The article says that millions have been spent on attempts to improve the flow, availability and use of information in the workplace, but that bottom-line benefits are often elusive. By giving responsibility for Knowledge Management to someone within the IT department and concentrating on implementing IT-based Knowledge Management systems, companies run the danger of neglecting the human aspects of the concept.

Professor Sumantra Ghoshal from the London Business School says that overall, organisations haven't reaped the benefits predicted; "KM budgets were spent on creating large repositories of information in databases or Intranet sites which, largely, missed the point. It ignored the fact that a substantial amount of knowledge is tacit and cannot be written down".

Both the Cranfield School of Management and Henley Management College are currently researching into the benefits of Knowledge Management - Henley have launched a Knowledge Management Forum, a networking programme for organisations wanting to share ideas and explore solutions to related problems.

A recent study by the Cranfield School found that most important factors in Knowledge Management which are least likely to happen are getting people to collaborate, capturing and transferring knowledge, improving customer/supplier relationships, process inefficiency, matching skills, people and tasks and facilitating access to experts.
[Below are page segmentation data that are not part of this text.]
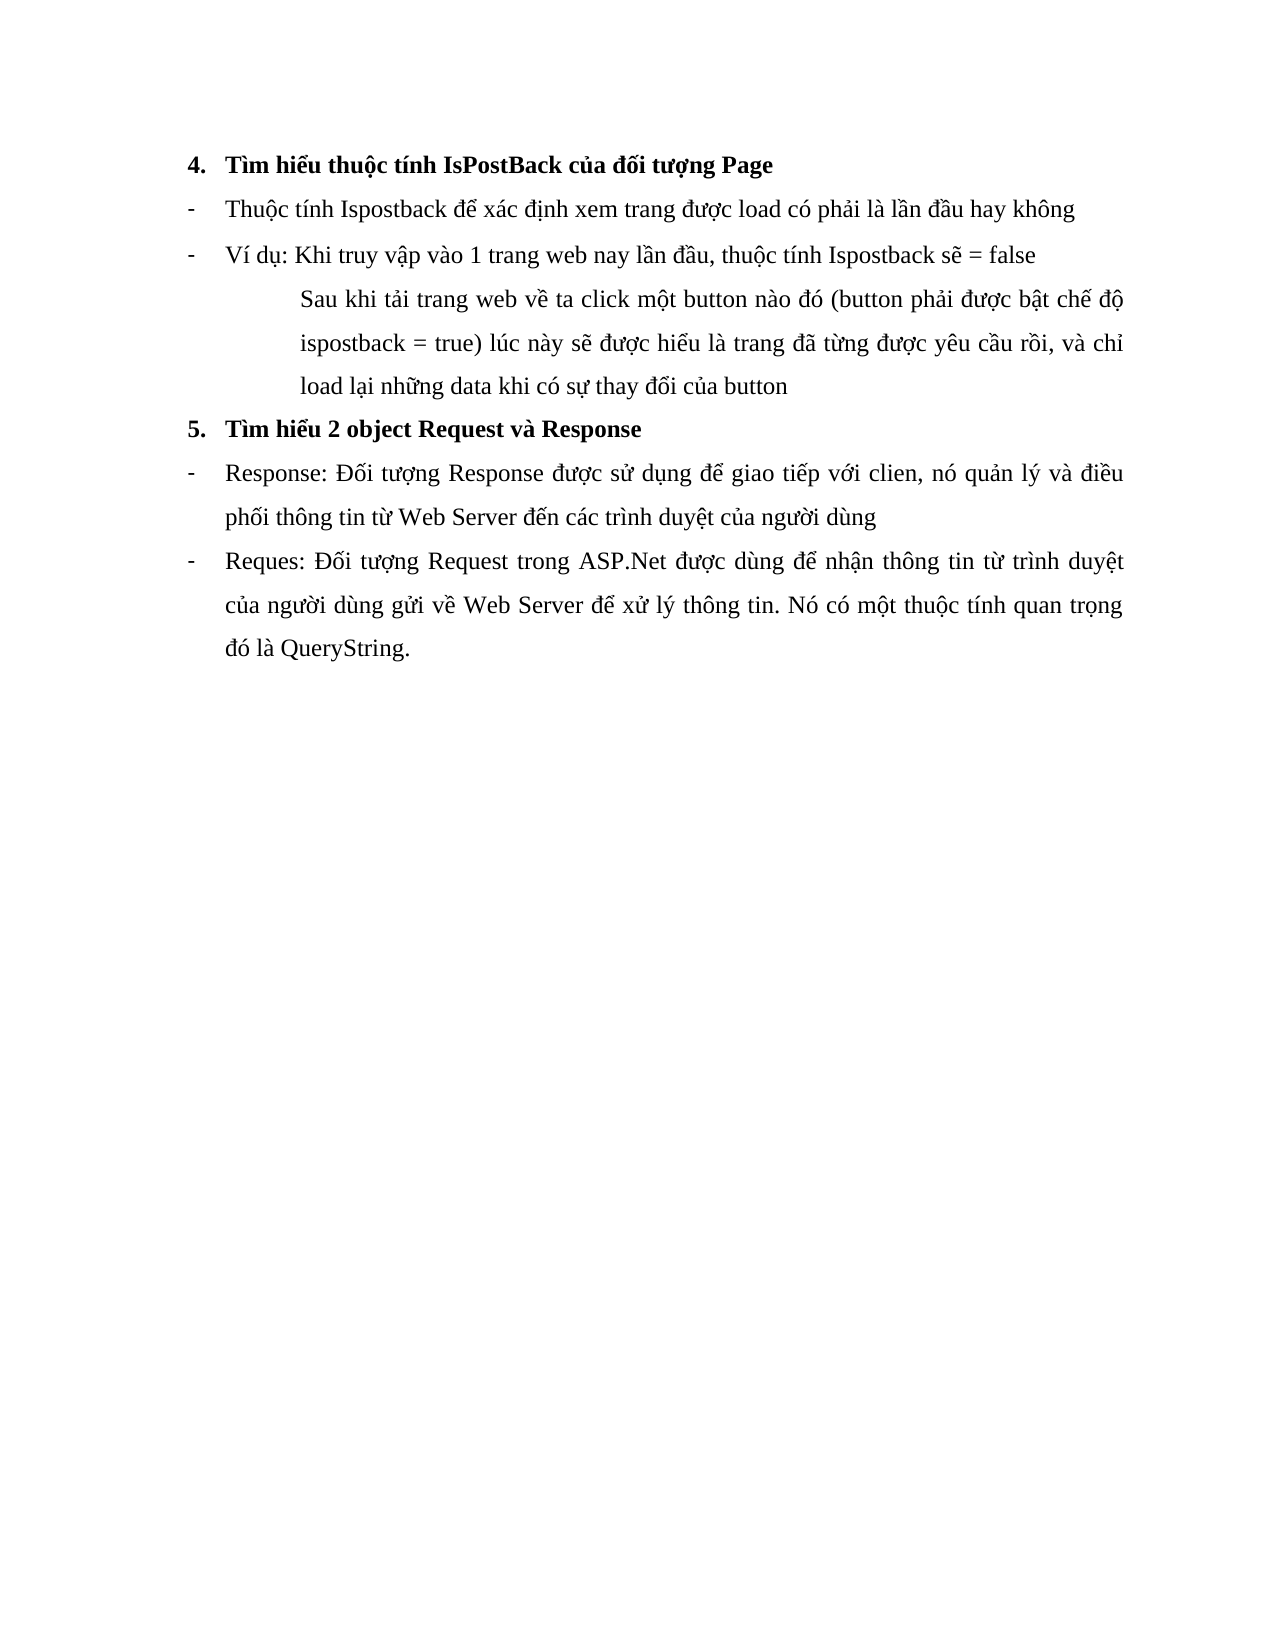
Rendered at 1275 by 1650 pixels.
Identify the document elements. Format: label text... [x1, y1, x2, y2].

list Sau khi tải trang web về ta click một button nào đó (button phải được bật chế độ ispostback = true) lúc này sẽ được hiểu là trang đã từng được yêu cầu rồi, và chỉ load lại những data khi có sự thay đổi của button [300, 284, 1125, 399]
list Response: Đối tượng Response được sử dụng để giao tiếp với clien, nó quản lý và điều phối thông tin từ Web Server đến các trình duyệt của người dùng [187, 457, 1125, 531]
list Tìm hiểu thuộc tính IsPostBack của đối tượng Page [187, 150, 1125, 179]
list Thuộc tính Ispostback để xác định xem trang được load có phải là lần đầu hay không [187, 193, 1125, 224]
list Ví dụ: Khi truy vập vào 1 trang web nay lần đầu, thuộc tính Ispostback sẽ = false [187, 239, 1125, 269]
list Reques: Đối tượng Request trong ASP.Net được dùng để nhận thông tin từ trình duyệt của người dùng gửi về Web Server để xử lý thông tin. Nó có một thuộc tính quan trọng đó là QueryString. [187, 545, 1125, 662]
list Tìm hiểu 2 object Request và Response [187, 414, 1125, 443]
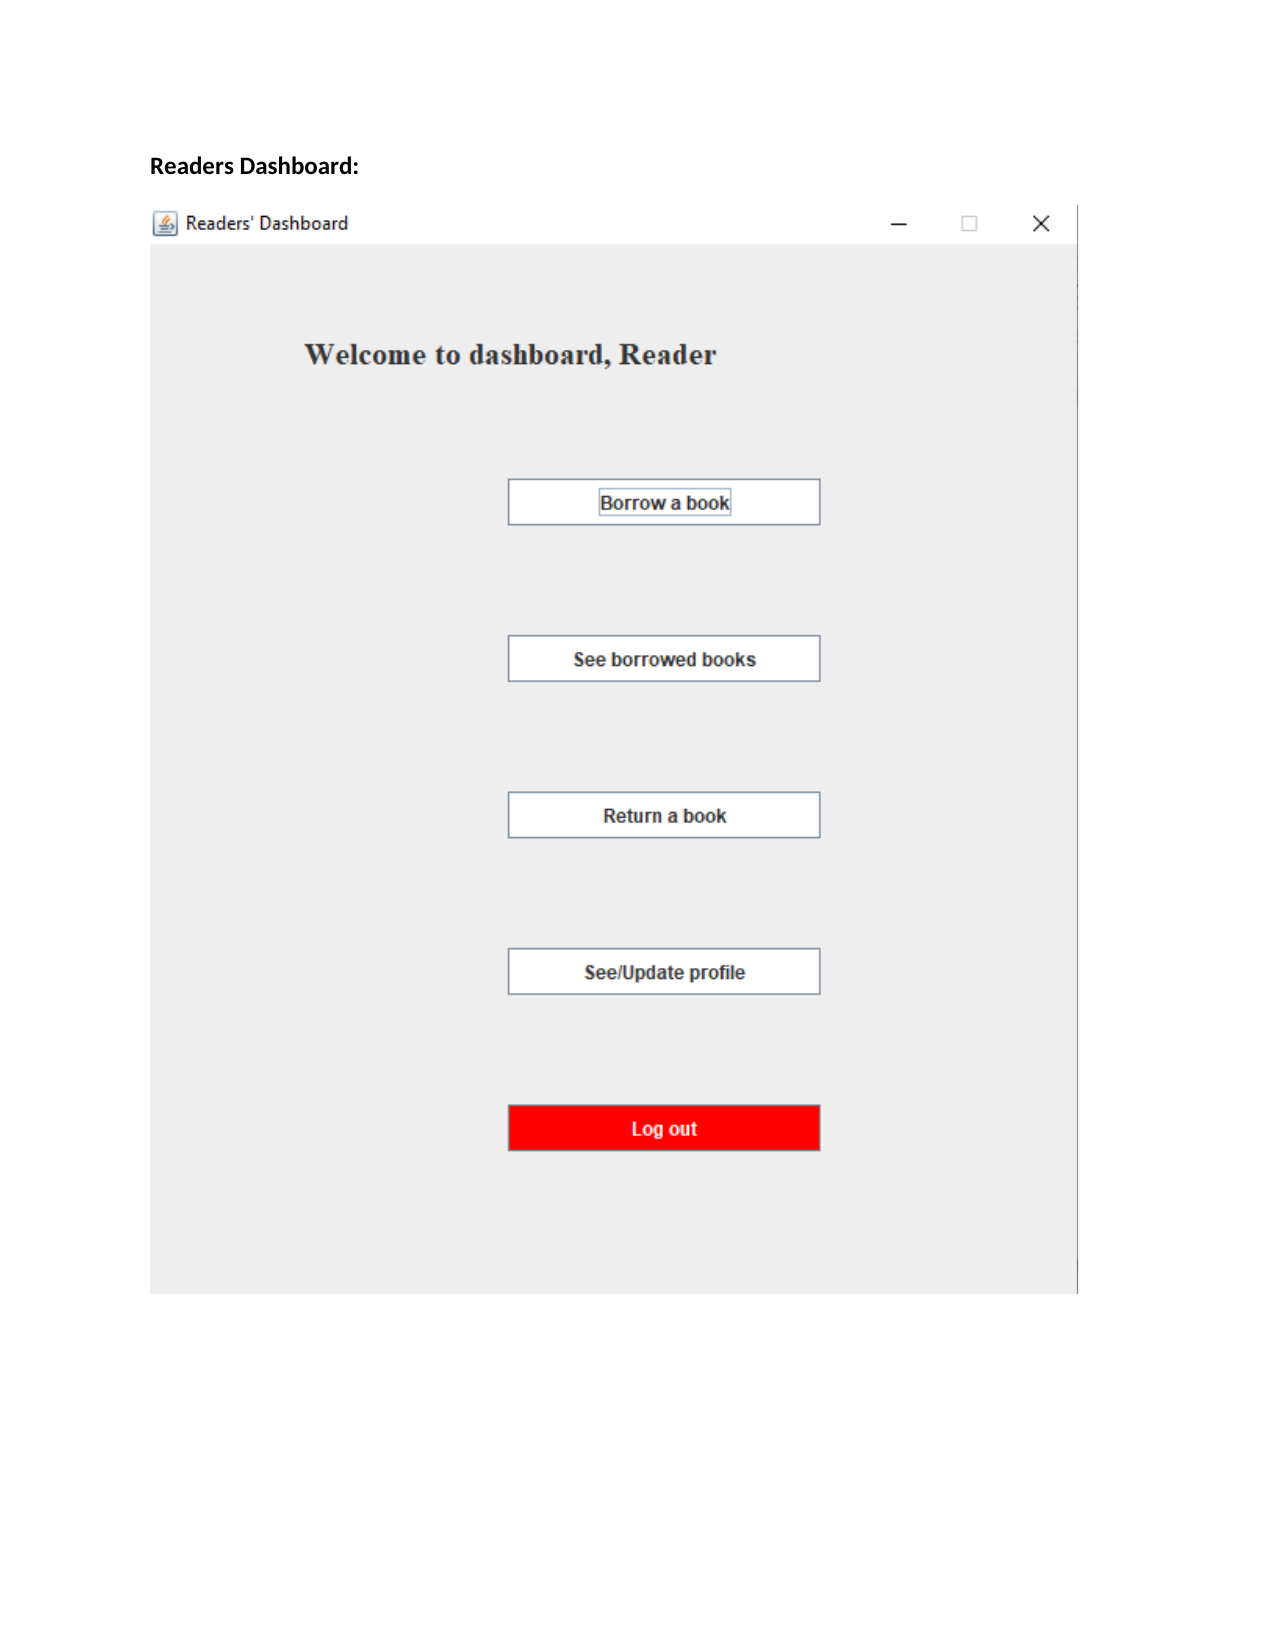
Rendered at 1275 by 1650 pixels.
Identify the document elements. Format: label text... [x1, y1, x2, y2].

text Readers Dashboard: [150, 150, 1125, 181]
picture [150, 205, 1079, 1294]
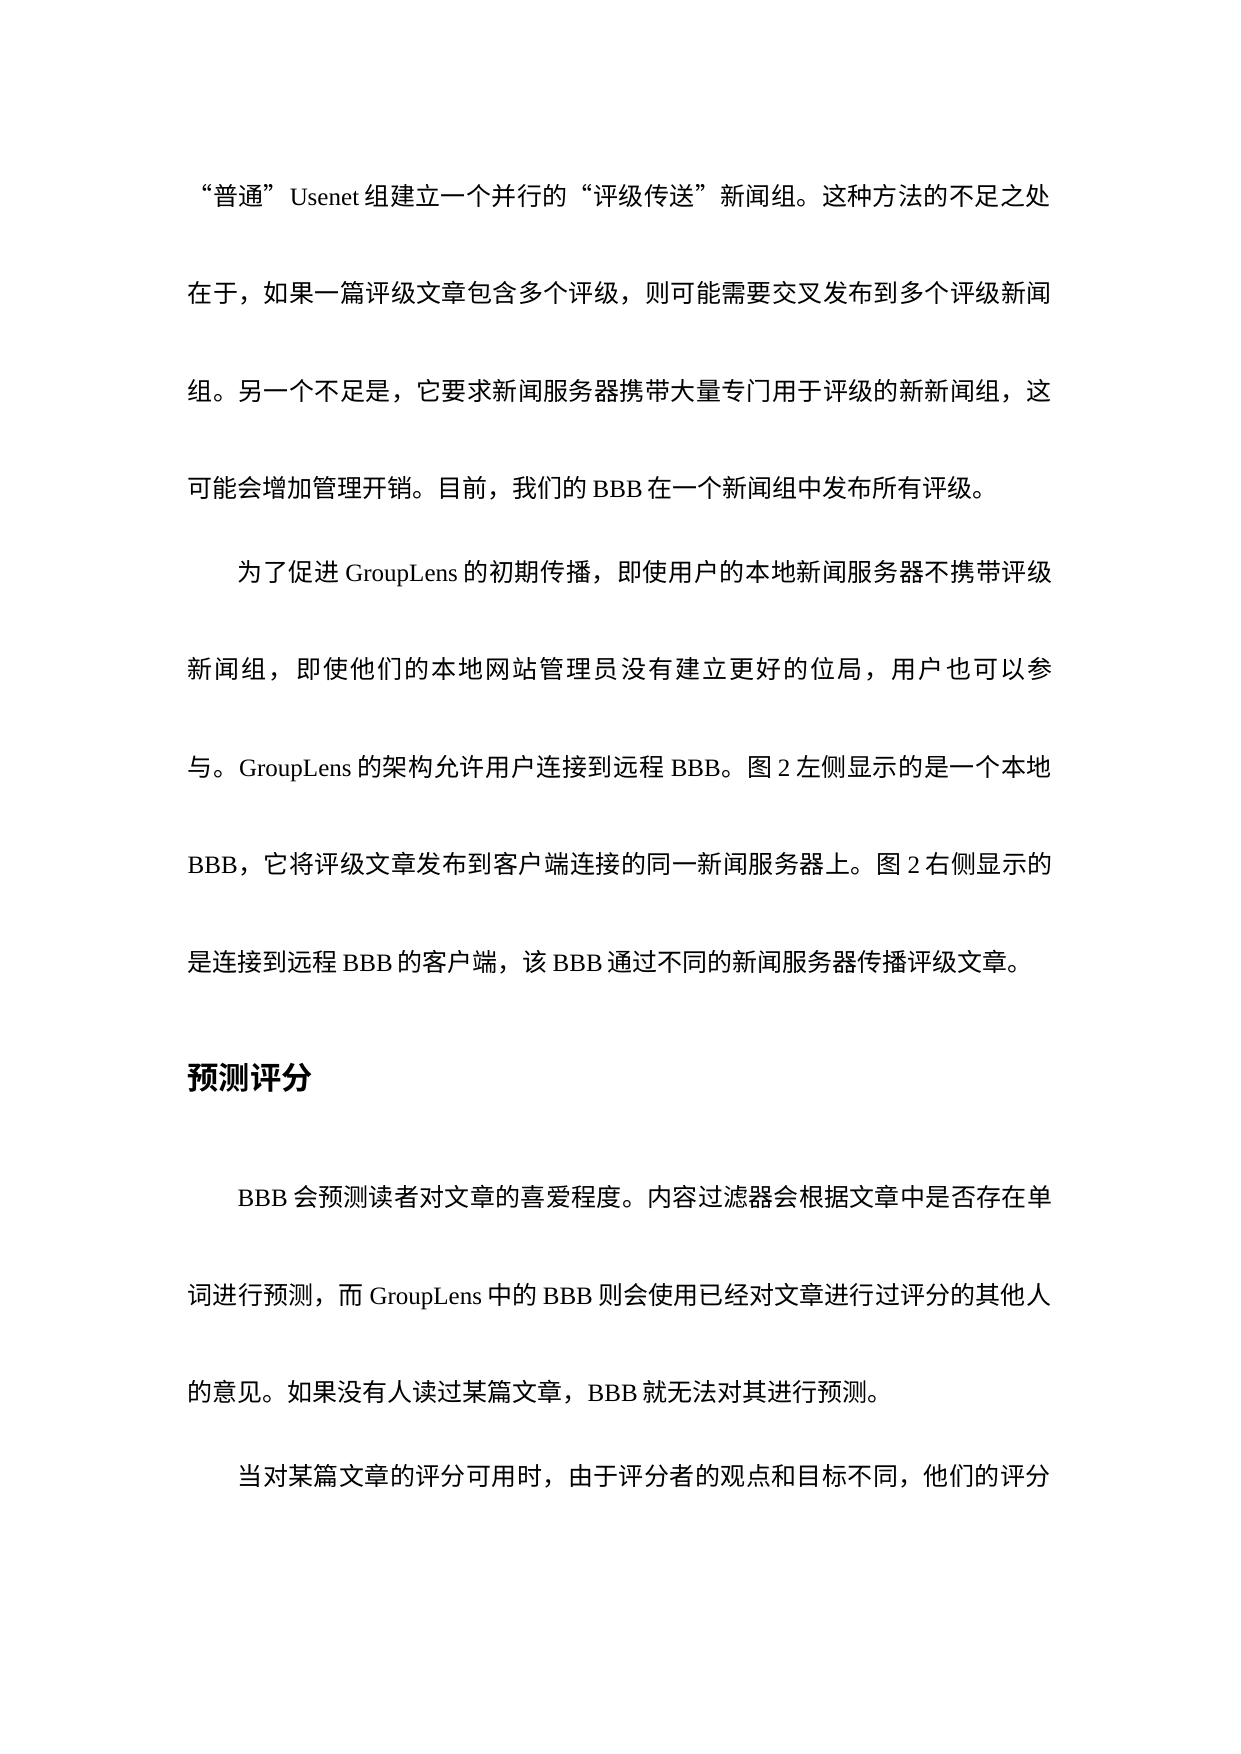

These areas all call for significant input from training providers, consultants and company training departments if the concept is to be more than just a 'flash in the pan'. Professor Ghoshal notes that BT are already spending a quarter of their Knowledge Management budget on coaching staff, and financial advisory group Skandia are working at ingraining questioning as a part of company culture. A significant culture change is going to be required in many cases to encourage an atmosphere of trust and willingness to share.